*COSA FARE*. Prosegui per favore il brano sull'ansia per la salute e sulla rassegnazione davanti al terrorismo, riprendendo dopo la sua ultima frase.

*BRANO SCELTO*.

- - - - - - -

Fondazione Zoé

L’ansia e la reazione dipendono dalla percezione di potere o meno modificare le situazioni.

Le vicende drammatiche degli attentati di Parigi e più in generale legate al terrorismo e alle molteplici conflittualità divulgate dai media (ultima quella tra Russia e Turchia e la ricorrente ostilità tra Russia e Ucraina) mi hanno colto mentre stavo lavorando a uno studio sugli atteggiamenti verso la salute e il benessere.

La casuale concomitanza tra i due ordini di esperienza mi ha fatto saltare all’occhio la grande differenza tra la forte e reale preoccupazione per la salute o meglio per il proprio benessere e la relativa fatalità con cui le persone (quelle con cui parlo, ma tutto sommato anche nelle interviste) considerano i tragici eventi di un conflitto sempre più violento anche se a scoppio alternato e rapsodico. Insomma mentre per la propria salute-benessere ci si preoccupa e ci si affanna, si fanno cause ai medici e agli ospedali, si pretendono assistenze più accurate, si polemizza sulle vaccinazioni e così via, dinnanzi al fenomeno del terrorismo e dello scontro di culture e fedi diverse tutto sommato ci si rassegna. Sappiamo dalle ricerche psicologiche che l’ansia e la reazione dipendono dalla percezione di potere o meno intervenire per modificare le situazioni, dal fatto che ci si senta responsabili in prima persona, ed è chiaro che rispetto al problema mondiale del terrorismo e dei conflitti politici il singolo cittadino si senta impotente e reagisca fatalisticamente. Ci sta.

- - - - - - -

*DATI ESERCIZIO*.
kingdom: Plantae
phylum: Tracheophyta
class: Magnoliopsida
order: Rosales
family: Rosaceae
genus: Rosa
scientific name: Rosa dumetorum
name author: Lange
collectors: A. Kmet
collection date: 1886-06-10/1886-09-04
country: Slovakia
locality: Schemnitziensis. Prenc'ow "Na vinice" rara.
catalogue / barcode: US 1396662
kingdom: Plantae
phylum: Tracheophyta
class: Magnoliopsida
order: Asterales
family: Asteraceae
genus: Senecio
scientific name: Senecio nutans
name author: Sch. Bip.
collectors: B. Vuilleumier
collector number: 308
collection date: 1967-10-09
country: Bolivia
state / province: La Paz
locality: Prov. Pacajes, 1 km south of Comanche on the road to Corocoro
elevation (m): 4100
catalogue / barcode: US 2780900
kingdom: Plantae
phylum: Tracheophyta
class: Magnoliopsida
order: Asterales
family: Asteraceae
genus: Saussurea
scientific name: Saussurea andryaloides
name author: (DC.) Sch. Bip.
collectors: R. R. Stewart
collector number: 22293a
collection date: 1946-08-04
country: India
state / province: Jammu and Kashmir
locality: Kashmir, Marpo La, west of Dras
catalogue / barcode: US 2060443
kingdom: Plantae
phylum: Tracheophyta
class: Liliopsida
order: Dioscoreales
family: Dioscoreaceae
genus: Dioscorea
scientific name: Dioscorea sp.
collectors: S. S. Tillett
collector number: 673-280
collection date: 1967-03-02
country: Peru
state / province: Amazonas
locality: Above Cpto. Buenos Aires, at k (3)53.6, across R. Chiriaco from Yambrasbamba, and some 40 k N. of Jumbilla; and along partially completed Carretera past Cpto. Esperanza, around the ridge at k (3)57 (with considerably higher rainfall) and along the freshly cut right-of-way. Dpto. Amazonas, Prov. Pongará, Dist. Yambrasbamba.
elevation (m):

- - - - - - -

*ESITO DEL COMPITO*.
Tuttavia questo ci dice anche quanto grande sia la distanza dalla partecipazione sociale e dal reale coinvolgimento politico: delegate passivamente a partiti e istituzioni di cui peraltro ci lamentiamo e di cui non ci fidiamo per nulla. C’è qualcosa di profondamente sbagliato in tutto questo, qualcosa che davvero non è né salute né benessere, individuale e sociale.